Body parts in jars: pickled penises, splayed vaginas, coiled and then uncoiled intestines in colors ranging from pink to grey with the occasional flourescent dye spot. I thought of the blue stamp marking the fat of the Sunday roast beef. I looked again at the wall of human parts. The spirit of this display was that of a child's having taken a clock apart, arraying the insides, yet here there was no intention of putting the pieces back together again. We had all the components to build a body but that was not the task at hand.
In some traditions certain secrets are considered fatal to the uninitiated. We are now in a darkened chamber of secrets, closed to the public. Today is our indoctrination.
"Now that you've looked around," Dan, our teacher, chirps, "we can move on to the autopsy room."
I check the reaction of my peers. A few faces are bloodless, whitened. This visit has replaced our Sartrean nausea with actual nausea.
We enter what appears to be an operating room.

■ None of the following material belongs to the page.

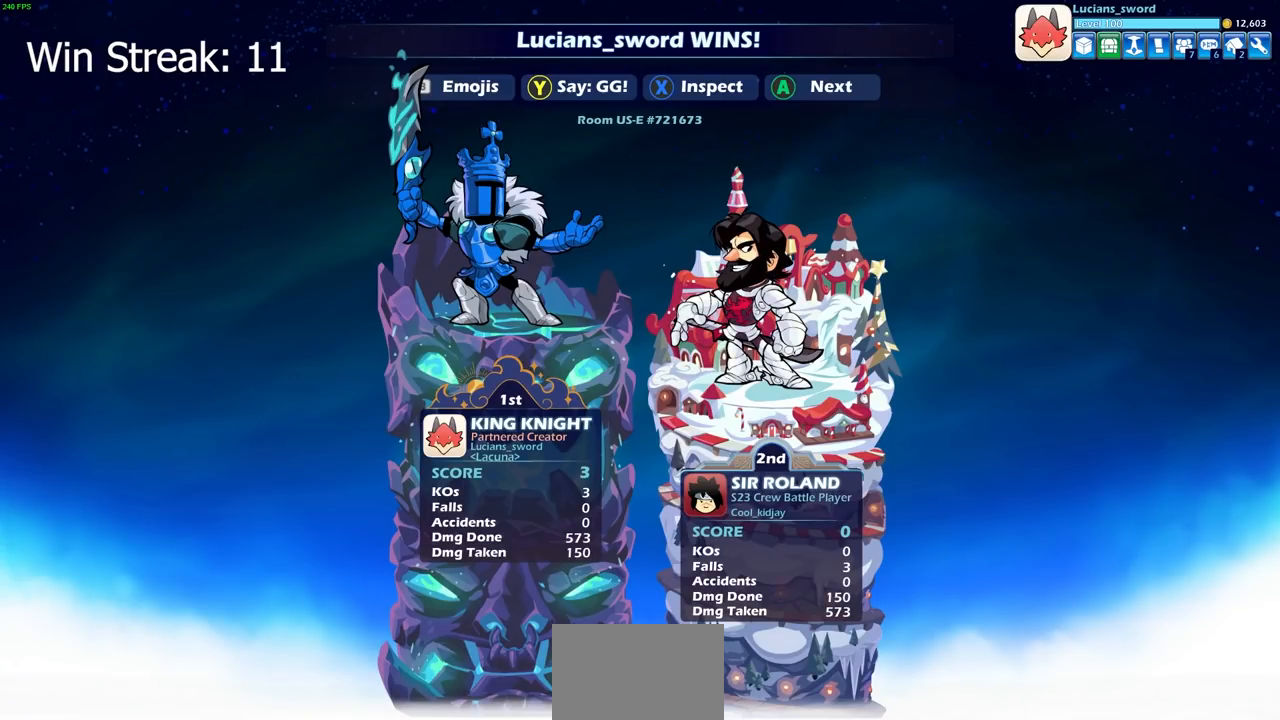
Gameplay with a controller (PlayStation layout); each line is a JSON object with the inputs held at the frame after it. "events" lists button and stick changes between this image and that frame as [ms after this image, input, new state], when the widget could be followed in between.
{"buttons": [], "left_stick": "center", "right_stick": "center", "events": [[400, "TRIANGLE", "down"], [450, "TRIANGLE", "up"]]}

On a stretcher there's a body: bloated corpse, face covered, everything under a band of cloth except at the sides where breasts and thighs bulge out.
"Is everyone okay?" Dan checks our reactions. He has such a gee-whiz manner. In jeans and a flannel Blackwatch shirt he looks like a middle aged park ranger who should be leading us on a mushroom forage rather than into the humanist tradition abroad. "I wanted you to experience how the early artists discovered the inner geometries of the body. They attended autopsies and surgeries such as this one. Leonardo..."
Liza - "Sleaza" to the chosen few - interrupts, "Diego Rivera used to haunt the undertakers. Yeah that's what I've heard. He once bought a corpse from some bloke just for the experience of eating human flesh. To get to know humanity better. They call it carrion, don't they?"
Dan chooses to ignore her, "So the artists would watch the surgeons peel back the skin to reveal the musculature, the bones, the inner architecture. And through their records of these investigations you have most of the work done for you already, you have all these marvelous anatomy books at your disposal."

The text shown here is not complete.